#### PROVIDED PASSAGE:
%%

3 must-know AI stories before your 9am coffee

Who should pay attention

Enterprise AI buyers | AI developers | Policymakers | Regulators | Tech investors

What changes next

Expect longer lead times for AI chips and intensified global debate on AI regulation and national competitiveness.

1

TSMC Raises 2026 Forecast As AI Chip Demand Keeps Smashing Records

TSMC lifted its full-year revenue forecast on Thursday and pledged more capital spending, after first-quarter profit jumped 58 percent to a record T$572.5 billion (US$18.2 billion), its eighth straight quarter of double-digit growth. The world's largest contract chipmaker, which supplies Nvidia, said advanced 3-nanometre chips now account for a quarter of sales, up from 6 percent in late 2023. CEO C.C. Wei told analysts "AI-related demand continues to be extremely robust" and warned that production capacity remains tight.

%%

Images with pose keypoints
%%

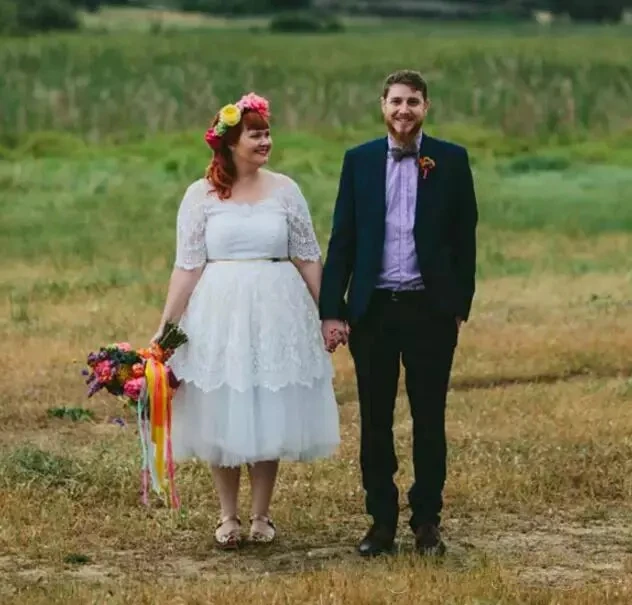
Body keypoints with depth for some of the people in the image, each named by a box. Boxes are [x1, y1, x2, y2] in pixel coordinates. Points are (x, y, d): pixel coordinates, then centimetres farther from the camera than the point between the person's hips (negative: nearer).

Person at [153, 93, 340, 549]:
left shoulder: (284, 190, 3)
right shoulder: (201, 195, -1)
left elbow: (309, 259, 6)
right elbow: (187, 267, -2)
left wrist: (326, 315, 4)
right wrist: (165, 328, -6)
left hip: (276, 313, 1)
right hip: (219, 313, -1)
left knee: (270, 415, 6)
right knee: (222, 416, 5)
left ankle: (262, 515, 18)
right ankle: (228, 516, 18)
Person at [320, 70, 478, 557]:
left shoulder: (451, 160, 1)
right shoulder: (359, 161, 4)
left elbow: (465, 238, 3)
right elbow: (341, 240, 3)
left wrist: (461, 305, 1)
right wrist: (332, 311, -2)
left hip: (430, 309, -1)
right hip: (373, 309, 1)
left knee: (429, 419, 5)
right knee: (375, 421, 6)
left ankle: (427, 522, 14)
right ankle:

%%

#### ASSIGNMENT:
According to the AI news roundup, what share of TSMC's sales now comes from advanced 3-nanometre chips? The listing is separate material and has no connection to the AI news roundup.

#### COMPLETED EXERCISE:
A quarter of sales.